林秀把手机重重扣在桌上,屏幕光在熄灭前,映亮了她眼底的血丝和桌角那半盒凉透的便当。
凌晨两点半,写字楼里只剩机箱低鸣和她的呼吸。
又一个加班的深夜,又一个被“那个”打断的工作日。
家族群“幸福一家亲”的图标上,红色数字标记悄然从“99+”跳成了空白。
没有新消息。
过去半小时的安宁,反而让她脊椎发凉。
她把手机翻过来,屏幕朝下,好像这样就能隔绝另一个世界的侵扰。但那股凉意,已经顺着脚踝爬了上来——空调明明关了。
来了。
手机在她掌心下震动,不是消息提示那种短促的叮咚,而是持续、低沉、带着某种血肉黏腻感的嗡鸣。
她猛地缩回手,像是被烫到。
屏幕自动亮起,幽蓝的光打在天花板上。
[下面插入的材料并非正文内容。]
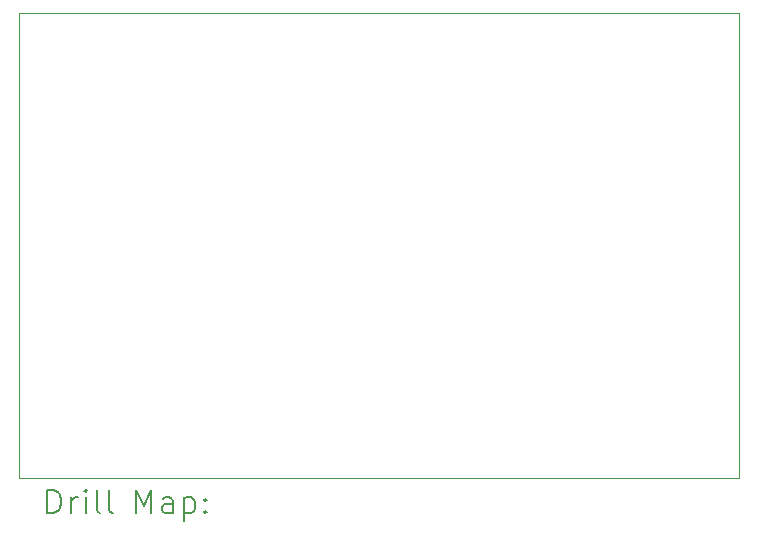
<source format=gbr>
%TF.GenerationSoftware,KiCad,Pcbnew,(7.0.0)*%
%TF.CreationDate,2023-03-31T02:04:25+02:00*%
%TF.ProjectId,HM-PlateauUtilisateur,484d2d50-6c61-4746-9561-755574696c69,rev?*%
%TF.SameCoordinates,Original*%
%TF.FileFunction,Drillmap*%
%TF.FilePolarity,Positive*%
%FSLAX45Y45*%
G04 Gerber Fmt 4.5, Leading zero omitted, Abs format (unit mm)*
G04 Created by KiCad (PCBNEW (7.0.0)) date 2023-03-31 02:04:25*
%MOMM*%
%LPD*%
G01*
G04 APERTURE LIST*
%ADD10C,0.100000*%
%ADD11C,0.200000*%
G04 APERTURE END LIST*
D10*
X11430000Y-6096000D02*
X17526000Y-6096000D01*
X17526000Y-6096000D02*
X17526000Y-10033000D01*
X17526000Y-10033000D02*
X11430000Y-10033000D01*
X11430000Y-10033000D02*
X11430000Y-6096000D01*
D11*
X11672619Y-10331476D02*
X11672619Y-10131476D01*
X11672619Y-10131476D02*
X11720238Y-10131476D01*
X11720238Y-10131476D02*
X11748809Y-10141000D01*
X11748809Y-10141000D02*
X11767857Y-10160048D01*
X11767857Y-10160048D02*
X11777381Y-10179095D01*
X11777381Y-10179095D02*
X11786905Y-10217190D01*
X11786905Y-10217190D02*
X11786905Y-10245762D01*
X11786905Y-10245762D02*
X11777381Y-10283857D01*
X11777381Y-10283857D02*
X11767857Y-10302905D01*
X11767857Y-10302905D02*
X11748809Y-10321952D01*
X11748809Y-10321952D02*
X11720238Y-10331476D01*
X11720238Y-10331476D02*
X11672619Y-10331476D01*
X11872619Y-10331476D02*
X11872619Y-10198143D01*
X11872619Y-10236238D02*
X11882143Y-10217190D01*
X11882143Y-10217190D02*
X11891667Y-10207667D01*
X11891667Y-10207667D02*
X11910714Y-10198143D01*
X11910714Y-10198143D02*
X11929762Y-10198143D01*
X11996428Y-10331476D02*
X11996428Y-10198143D01*
X11996428Y-10131476D02*
X11986905Y-10141000D01*
X11986905Y-10141000D02*
X11996428Y-10150524D01*
X11996428Y-10150524D02*
X12005952Y-10141000D01*
X12005952Y-10141000D02*
X11996428Y-10131476D01*
X11996428Y-10131476D02*
X11996428Y-10150524D01*
X12120238Y-10331476D02*
X12101190Y-10321952D01*
X12101190Y-10321952D02*
X12091667Y-10302905D01*
X12091667Y-10302905D02*
X12091667Y-10131476D01*
X12225000Y-10331476D02*
X12205952Y-10321952D01*
X12205952Y-10321952D02*
X12196428Y-10302905D01*
X12196428Y-10302905D02*
X12196428Y-10131476D01*
X12421190Y-10331476D02*
X12421190Y-10131476D01*
X12421190Y-10131476D02*
X12487857Y-10274333D01*
X12487857Y-10274333D02*
X12554524Y-10131476D01*
X12554524Y-10131476D02*
X12554524Y-10331476D01*
X12735476Y-10331476D02*
X12735476Y-10226714D01*
X12735476Y-10226714D02*
X12725952Y-10207667D01*
X12725952Y-10207667D02*
X12706905Y-10198143D01*
X12706905Y-10198143D02*
X12668809Y-10198143D01*
X12668809Y-10198143D02*
X12649762Y-10207667D01*
X12735476Y-10321952D02*
X12716428Y-10331476D01*
X12716428Y-10331476D02*
X12668809Y-10331476D01*
X12668809Y-10331476D02*
X12649762Y-10321952D01*
X12649762Y-10321952D02*
X12640238Y-10302905D01*
X12640238Y-10302905D02*
X12640238Y-10283857D01*
X12640238Y-10283857D02*
X12649762Y-10264810D01*
X12649762Y-10264810D02*
X12668809Y-10255286D01*
X12668809Y-10255286D02*
X12716428Y-10255286D01*
X12716428Y-10255286D02*
X12735476Y-10245762D01*
X12830714Y-10198143D02*
X12830714Y-10398143D01*
X12830714Y-10207667D02*
X12849762Y-10198143D01*
X12849762Y-10198143D02*
X12887857Y-10198143D01*
X12887857Y-10198143D02*
X12906905Y-10207667D01*
X12906905Y-10207667D02*
X12916428Y-10217190D01*
X12916428Y-10217190D02*
X12925952Y-10236238D01*
X12925952Y-10236238D02*
X12925952Y-10293381D01*
X12925952Y-10293381D02*
X12916428Y-10312429D01*
X12916428Y-10312429D02*
X12906905Y-10321952D01*
X12906905Y-10321952D02*
X12887857Y-10331476D01*
X12887857Y-10331476D02*
X12849762Y-10331476D01*
X12849762Y-10331476D02*
X12830714Y-10321952D01*
X13011667Y-10312429D02*
X13021190Y-10321952D01*
X13021190Y-10321952D02*
X13011667Y-10331476D01*
X13011667Y-10331476D02*
X13002143Y-10321952D01*
X13002143Y-10321952D02*
X13011667Y-10312429D01*
X13011667Y-10312429D02*
X13011667Y-10331476D01*
X13011667Y-10207667D02*
X13021190Y-10217190D01*
X13021190Y-10217190D02*
X13011667Y-10226714D01*
X13011667Y-10226714D02*
X13002143Y-10217190D01*
X13002143Y-10217190D02*
X13011667Y-10207667D01*
X13011667Y-10207667D02*
X13011667Y-10226714D01*
M02*

</source>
“幸福一家亲”的群聊界面自己弹了出来。
一条新语音,发送者头像是一片浓得化不开的漆黑,昵称只有一个字:「娘」。
林秀全身的血液似乎瞬间冻住,又轰然冲上头顶。
她想掐灭屏幕,手指却僵硬得不听使唤。鬼使神差地,她点开了那条语音。
先是一段冗长、空洞的电流杂音,嘶嘶啦啦,仿佛信号在深渊里艰难爬行。
然后,杂音里渐渐渗入一种声音——不是人声,更像粗糙的砂纸反复摩擦老旧木板的声响,又闷又涩,每一次摩擦的间隔,都精确得可怕。
“嚓……嚓……嚓……”
声音钻进耳朵,沿着神经直抵大脑深处。林秀的瞳孔骤然收缩,她听出来了。
这是小时候,阿嬷(奶奶)纳千层底布鞋时,麻绳用力穿过厚布鞋底的声音!可阿嬷死了快十年了。
语音还在继续,那“嚓嚓”声里,开始夹杂极其微弱的、断断续续的哼唱,用的是古老的闽南语腔调,模糊难辨,却让林秀浑身鸡皮疙瘩暴起。